**EXCERPT:**

Summary
Maximum Pleasure Guaranteed raises some interesting questions about Paula’s past in “Raisins”, but this also felt like the slowest, least-eventful episode thus far.
There’s an old saying that suggests if you meet an arsehole in the morning, you met an arsehole; if you meet an arsehole in the afternoon, you were unlucky enough to meet two arseholes; but if you’re meeting arseholes all day long, you’re the arsehole. And I’m starting to get that impression about Paula. Maximum Pleasure Guaranteed has presented her as a sympathetic protagonist in Season 1 thus far, but with Episode 4 revealing her Portland past that was recently hinted at, you have to wonder how a person can be this unlucky without some complicity of their own. At what point does someone stop being unlucky and start being a grand-master self-saboteur?
Paula was ostensibly happy with Karl when they were back in Portland, although she needed consistent elaborate roleplay to be able to sleep with him, which isn’t typically a good sign. But a passionless marriage isn’t a crime, is it? Even in her relative heyday, Paula was prone to flights of fancy, a character trait we probably shouldn’t ignore. But I’ll grant you that when I was first introduced to her handsome but drunken neighbour, Caleb, I assumed the story was going to go in a very different direction to where it ultimately ends up going.
Paula’s marital dissatisfaction was clearly compounded by Karl being an insufferable douche. We see him at his most pathetic trying to curry favour with his boss by lavishing his son with needlessly expensive birthday gifts, all while blatantly carrying on what I’m assuming was an already ongoing affair with his co-worker, Mallory, right under Paula’s nose. Maslany sells Paula’s embarrassment and anger at being neglected so publicly really well. It’s no surprise their marriage didn’t last. But how do we get from this to Paula having fatally reversed over Caleb while pulling into her driveway?
She’d had a few drinks. She was furious about Karl and Mallory. It had been established earlier in the episode that Caleb was drunk, and weird, and liked to loom a little too close to the car. But it’s probably telling that we don’t see the event take place for ourselves. We see Karl get a frantic phone call, see Paula sitting on the front stoop in shock, and see Caleb’s corpse bleeding in the driveway. But Paula seems more focused on Mallory’s presence than what might have happened, and the fact that Karl and Mallory quickly help to cover up and downplay Paula’s involvement, getting her to drink to calm her nerves so a toxicology report doesn’t suggest she was drunk-driving, and pulling in favours to make sure the police don’t look too closely at her, all just seems a little suspicious.

**TASK LIST:**
a: Print the part of the episode review between "Paula was ostensibly" and "ends up going.", inclusive, with no changes.
b: Answer these questions using the episode review:
(i) What is the name of Paula's drunken neighbor?
(ii) Who is the co-worker Karl is having an affair with?
(iii) In what city did Paula and Karl live in her past?
c: Write the next part of the Maximum Pleasure Guaranteed episode review, starting after its last sentence.
The data come from a different source than the review.

**MATERIAL SUPPLIED:**
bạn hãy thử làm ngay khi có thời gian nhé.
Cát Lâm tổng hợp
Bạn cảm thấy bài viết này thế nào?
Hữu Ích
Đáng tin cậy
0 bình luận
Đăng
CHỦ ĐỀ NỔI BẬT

**YOUR WRITTEN ANSWERS:**
a:
Paula was ostensibly happy with Karl when they were back in Portland, although she needed consistent elaborate roleplay to be able to sleep with him, which isn’t typically a good sign. But a passionless marriage isn’t a crime, is it? Even in her relative heyday, Paula was prone to flights of fancy, a character trait we probably shouldn’t ignore. But I’ll grant you that when I was first introduced to her handsome but drunken neighbour, Caleb, I assumed the story was going to go in a very different direction to where it ultimately ends up going.

b:
(i) Caleb
(ii) Mallory
(iii) Portland

c:
When Maximum Pleasure Guaranteed Episode 4 returns to the present day, you can see why Gonzales and Baxter fancy her as a suspect, even if they can’t quite connect the dots just yet. Baxter, in particular, seems fixated on her being guilty, and even tells her as much over the phone. Knowing she’s a genuine suspect changes things for Paula. She has to turn to the only potential allies she has, who are Geri and Rudy, and even then only because Geri snooped through her laptop and decided to do some sleuthing of her own. Paula is initially furious about this betrayal, but Rudy and Geri are fact-checkers too, so they can help. At a trivia quiz, Paula reads them both in and shows them the footage of Trevor being “attacked” as part of the kidnapping scam. Geri recognises the ring his “attacker” is wearing from his Instagram, implying it’s someone he knew personally, so that’ll presumably be their first port of call next week.
In the midst of all this, Dennis is getting away with murder — literally. After receiving a picture of Paula’s driving licence from his tech support guy, he practises exhibiting human emotion in his car’s rear-view mirror before cutting a sympathetic figure for Gonzales and Baxter. Again, the latter takes a particularly strong stance here, which doesn’t go unnoticed; he believes Dennis is innocent, and swallows his alibi about being at a physical therapy appointment at the time of the murder. CCTV footage seems to back it up, but we later learn that Dennis uses a two-hour appointment in a sensory deprivation tank to sneak out of the window and go about his business with a built-in alibi. It’s worth noting that Gonzales’s instincts are immediately correct here, even if she, too, has fallen for the ruse for now (and lost $50, since she can’t help placing a friendly wager at every opportunity).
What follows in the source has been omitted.